BEGIN

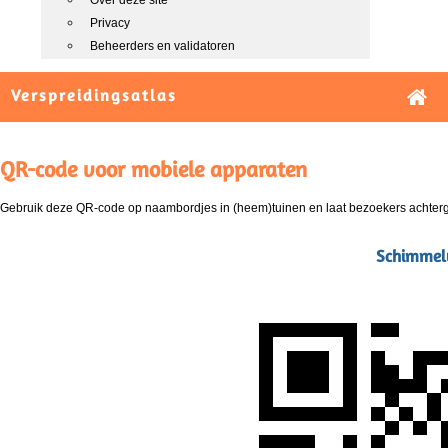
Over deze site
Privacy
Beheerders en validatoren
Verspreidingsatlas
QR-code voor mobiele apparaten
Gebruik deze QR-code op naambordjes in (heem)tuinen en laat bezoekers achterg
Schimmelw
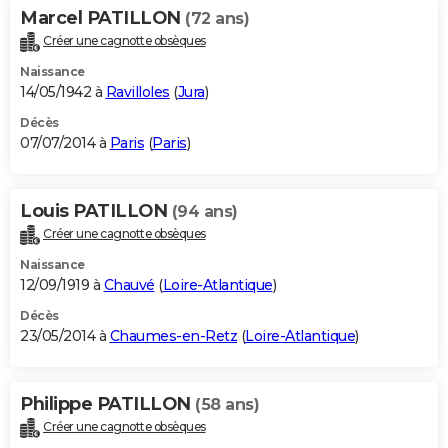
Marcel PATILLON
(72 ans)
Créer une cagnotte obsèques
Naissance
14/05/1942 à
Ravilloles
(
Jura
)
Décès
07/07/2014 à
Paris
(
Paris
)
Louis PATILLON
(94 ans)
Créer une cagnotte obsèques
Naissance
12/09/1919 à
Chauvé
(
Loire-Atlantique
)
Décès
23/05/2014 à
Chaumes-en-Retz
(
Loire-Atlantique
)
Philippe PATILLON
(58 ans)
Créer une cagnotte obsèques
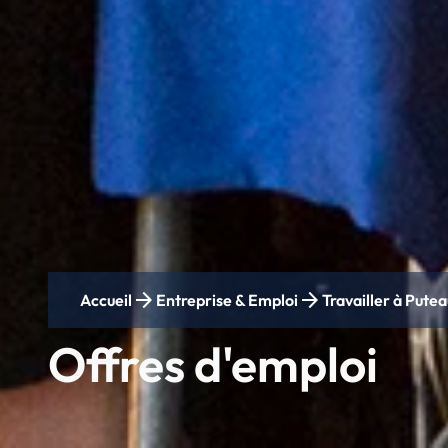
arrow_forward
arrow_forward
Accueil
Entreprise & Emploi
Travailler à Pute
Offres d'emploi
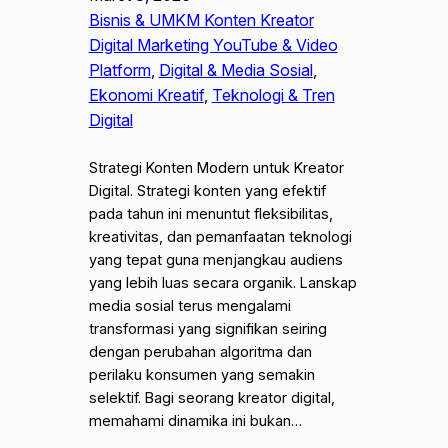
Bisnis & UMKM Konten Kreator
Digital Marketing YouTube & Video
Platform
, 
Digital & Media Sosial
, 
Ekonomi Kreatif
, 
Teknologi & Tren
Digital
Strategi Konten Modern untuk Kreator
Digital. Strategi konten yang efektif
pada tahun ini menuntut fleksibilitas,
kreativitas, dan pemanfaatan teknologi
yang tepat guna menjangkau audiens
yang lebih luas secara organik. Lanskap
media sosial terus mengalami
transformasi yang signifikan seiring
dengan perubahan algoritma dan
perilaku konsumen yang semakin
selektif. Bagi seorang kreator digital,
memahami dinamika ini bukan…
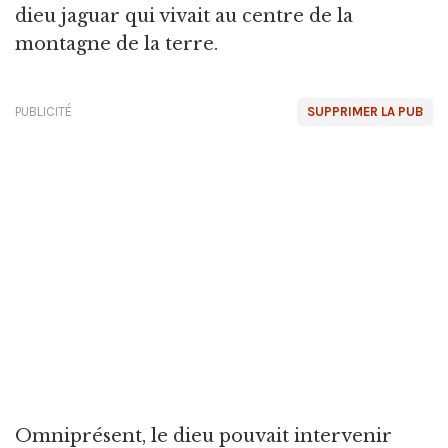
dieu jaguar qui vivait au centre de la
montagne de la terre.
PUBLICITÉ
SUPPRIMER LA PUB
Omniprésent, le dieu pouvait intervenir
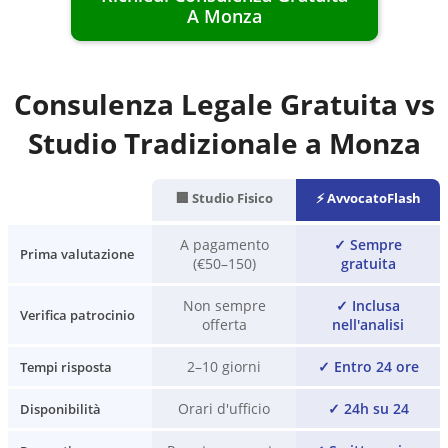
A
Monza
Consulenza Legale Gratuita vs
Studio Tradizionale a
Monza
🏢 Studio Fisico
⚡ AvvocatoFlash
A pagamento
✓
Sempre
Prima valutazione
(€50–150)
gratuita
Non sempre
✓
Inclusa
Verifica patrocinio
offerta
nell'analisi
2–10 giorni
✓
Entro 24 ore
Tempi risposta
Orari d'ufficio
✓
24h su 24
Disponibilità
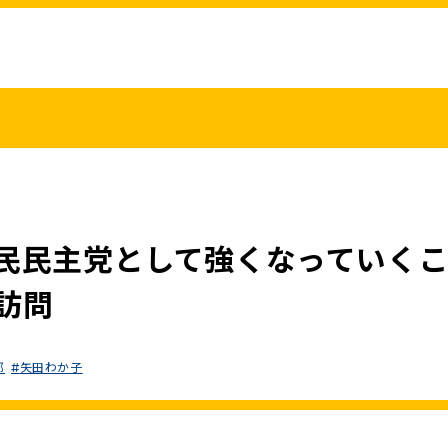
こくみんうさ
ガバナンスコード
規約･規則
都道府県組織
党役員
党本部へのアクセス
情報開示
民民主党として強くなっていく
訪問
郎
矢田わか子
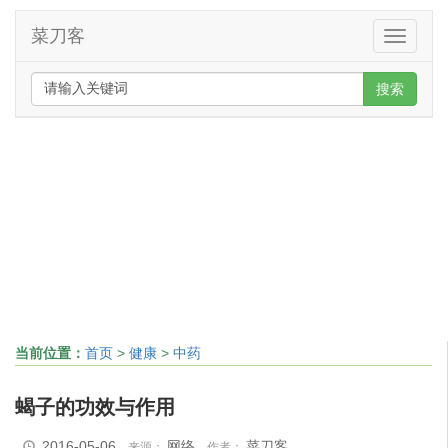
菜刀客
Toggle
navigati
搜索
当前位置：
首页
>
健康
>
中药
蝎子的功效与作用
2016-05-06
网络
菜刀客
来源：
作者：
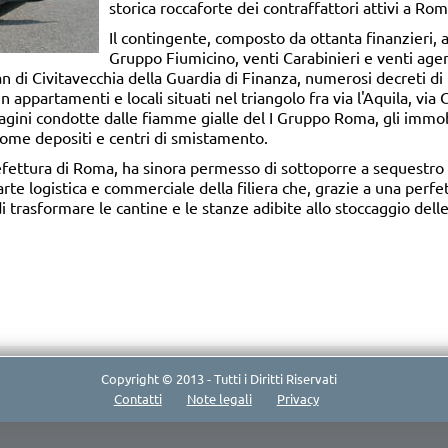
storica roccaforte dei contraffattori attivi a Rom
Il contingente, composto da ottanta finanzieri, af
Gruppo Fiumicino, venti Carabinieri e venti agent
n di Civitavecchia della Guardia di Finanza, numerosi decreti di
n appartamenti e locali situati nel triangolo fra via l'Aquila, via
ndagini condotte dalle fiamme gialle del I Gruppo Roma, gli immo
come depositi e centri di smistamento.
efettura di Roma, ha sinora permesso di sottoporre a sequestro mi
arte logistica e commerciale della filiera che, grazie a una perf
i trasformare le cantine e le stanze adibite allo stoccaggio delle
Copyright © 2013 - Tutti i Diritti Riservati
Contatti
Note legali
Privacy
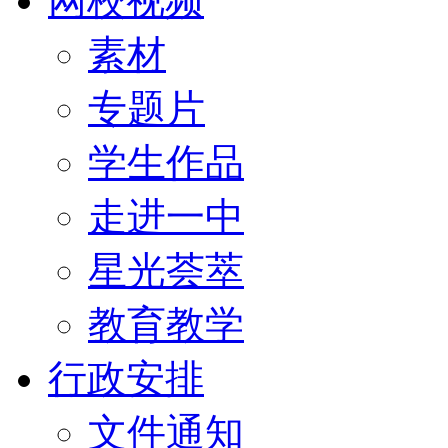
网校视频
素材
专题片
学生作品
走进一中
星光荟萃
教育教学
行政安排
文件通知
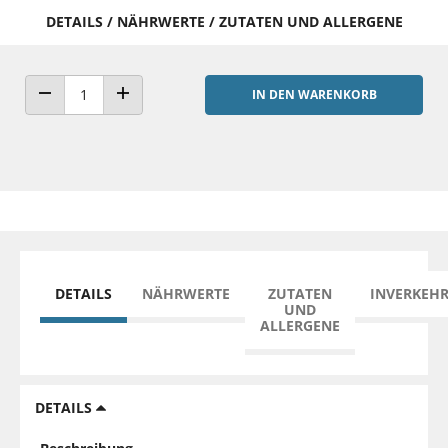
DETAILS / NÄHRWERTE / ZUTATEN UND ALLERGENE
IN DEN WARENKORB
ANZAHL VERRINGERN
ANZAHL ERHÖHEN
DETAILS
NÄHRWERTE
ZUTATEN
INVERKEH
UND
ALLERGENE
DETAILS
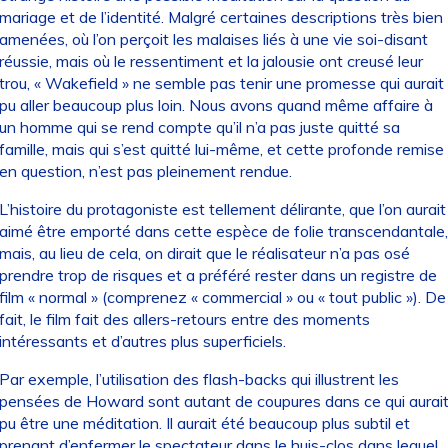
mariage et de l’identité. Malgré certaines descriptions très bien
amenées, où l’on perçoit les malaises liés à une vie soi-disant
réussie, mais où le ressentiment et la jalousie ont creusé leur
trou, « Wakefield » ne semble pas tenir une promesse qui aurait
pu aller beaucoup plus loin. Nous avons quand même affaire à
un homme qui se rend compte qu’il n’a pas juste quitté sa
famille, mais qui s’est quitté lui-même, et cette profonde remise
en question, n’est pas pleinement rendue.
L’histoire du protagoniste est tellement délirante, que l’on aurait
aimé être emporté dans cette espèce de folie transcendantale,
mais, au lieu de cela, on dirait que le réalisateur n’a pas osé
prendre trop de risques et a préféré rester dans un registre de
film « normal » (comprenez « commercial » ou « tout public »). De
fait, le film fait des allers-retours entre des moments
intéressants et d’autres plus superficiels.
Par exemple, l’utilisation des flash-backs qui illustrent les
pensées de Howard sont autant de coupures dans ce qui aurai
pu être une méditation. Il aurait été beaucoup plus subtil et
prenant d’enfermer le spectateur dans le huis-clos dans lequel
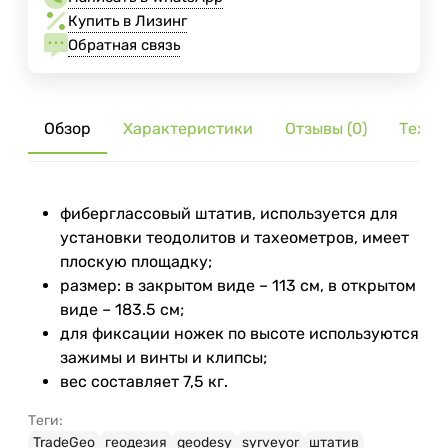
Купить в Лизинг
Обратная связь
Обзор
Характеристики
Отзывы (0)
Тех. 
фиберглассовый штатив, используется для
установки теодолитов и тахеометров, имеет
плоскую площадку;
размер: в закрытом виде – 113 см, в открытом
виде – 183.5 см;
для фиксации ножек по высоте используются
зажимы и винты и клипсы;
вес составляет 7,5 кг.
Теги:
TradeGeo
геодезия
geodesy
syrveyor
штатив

END

THE PROBLEM:
Copy out all the lines above word for word, leaving out the pictures.

RESPONSE AREA:
Over deze site
Privacy
Beheerders en validatoren
Verspreidingsatlas
QR-code voor mobiele apparaten
Gebruik deze QR-code op naambordjes in (heem)tuinen en laat bezoekers achterg
Schimmelw
Marcel PATILLON
(72 ans)
Créer une cagnotte obsèques
Naissance
14/05/1942 à
Ravilloles
(
Jura
)
Décès
07/07/2014 à
Paris
(
Paris
)
Louis PATILLON
(94 ans)
Créer une cagnotte obsèques
Naissance
12/09/1919 à
Chauvé
(
Loire-Atlantique
)
Décès
23/05/2014 à
Chaumes-en-Retz
(
Loire-Atlantique
)
Philippe PATILLON
(58 ans)
Créer une cagnotte obsèques
arrow_forward
arrow_forward
Accueil
Entreprise & Emploi
Travailler à Pute
Offres d'emploi
Bisnis & UMKM Konten Kreator
Digital Marketing YouTube & Video
Platform
, 
Digital & Media Sosial
, 
Ekonomi Kreatif
, 
Teknologi & Tren
Digital
Strategi Konten Modern untuk Kreator
Digital. Strategi konten yang efektif
pada tahun ini menuntut fleksibilitas,
kreativitas, dan pemanfaatan teknologi
yang tepat guna menjangkau audiens
yang lebih luas secara organik. Lanskap
media sosial terus mengalami
transformasi yang signifikan seiring
dengan perubahan algoritma dan
perilaku konsumen yang semakin
selektif. Bagi seorang kreator digital,
memahami dinamika ini bukan…
dieu jaguar qui vivait au centre de la
montagne de la terre.
PUBLICITÉ
SUPPRIMER LA PUB
Omniprésent, le dieu pouvait intervenir
A
Monza
Consulenza Legale Gratuita vs
Studio Tradizionale a
Monza
🏢 Studio Fisico
⚡ AvvocatoFlash
A pagamento
✓
Sempre
Prima valutazione
(€50–150)
gratuita
Non sempre
✓
Inclusa
Verifica patrocinio
offerta
nell'analisi
2–10 giorni
✓
Entro 24 ore
Tempi risposta
Orari d'ufficio
✓
24h su 24
Disponibilità
こくみんうさ
ガバナンスコード
規約･規則
都道府県組織
党役員
党本部へのアクセス
情報開示
民民主党として強くなっていく
訪問
郎
矢田わか子
菜刀客
Toggle
navigati
搜索
当前位置：
首页
>
健康
>
中药
蝎子的功效与作用
2016-05-06
网络
菜刀客
来源：
作者：
storica roccaforte dei contraffattori attivi a Rom
Il contingente, composto da ottanta finanzieri, af
Gruppo Fiumicino, venti Carabinieri e venti agent
n di Civitavecchia della Guardia di Finanza, numerosi decreti di
n appartamenti e locali situati nel triangolo fra via l'Aquila, via
ndagini condotte dalle fiamme gialle del I Gruppo Roma, gli immo
come depositi e centri di smistamento.
efettura di Roma, ha sinora permesso di sottoporre a sequestro mi
arte logistica e commerciale della filiera che, grazie a una perf
i trasformare le cantine e le stanze adibite allo stoccaggio delle
Copyright © 2013 - Tutti i Diritti Riservati
Contatti
Note legali
Privacy
网校视频
素材
专题片
学生作品
走进一中
星光荟萃
教育教学
行政安排
文件通知
DETAILS / NÄHRWERTE / ZUTATEN UND ALLERGENE
IN DEN WARENKORB
ANZAHL VERRINGERN
ANZAHL ERHÖHEN
DETAILS
NÄHRWERTE
ZUTATEN
INVERKEH
UND
ALLERGENE
DETAILS
mariage et de l’identité. Malgré certaines descriptions très bien
amenées, où l’on perçoit les malaises liés à une vie soi-disant
réussie, mais où le ressentiment et la jalousie ont creusé leur
trou, « Wakefield » ne semble pas tenir une promesse qui aurait
pu aller beaucoup plus loin. Nous avons quand même affaire à
un homme qui se rend compte qu’il n’a pas juste quitté sa
famille, mais qui s’est quitté lui-même, et cette profonde remise
en question, n’est pas pleinement rendue.
L’histoire du protagoniste est tellement délirante, que l’on aurait
aimé être emporté dans cette espèce de folie transcendantale,
mais, au lieu de cela, on dirait que le réalisateur n’a pas osé
prendre trop de risques et a préféré rester dans un registre de
film « normal » (comprenez « commercial » ou « tout public »). De
fait, le film fait des allers-retours entre des moments
intéressants et d’autres plus superficiels.
Par exemple, l’utilisation des flash-backs qui illustrent les
pensées de Howard sont autant de coupures dans ce qui aurai
pu être une méditation. Il aurait été beaucoup plus subtil et
prenant d’enfermer le spectateur dans le huis-clos dans lequel
Купить в Лизинг
Обратная связь
Обзор
Характеристики
Отзывы (0)
Тех. 
фиберглассовый штатив, используется для
установки теодолитов и тахеометров, имеет
плоскую площадку;
размер: в закрытом виде – 113 см, в открытом
виде – 183.5 см;
для фиксации ножек по высоте используются
зажимы и винты и клипсы;
вес составляет 7,5 кг.
Теги:
TradeGeo
геодезия
geodesy
syrveyor
штатив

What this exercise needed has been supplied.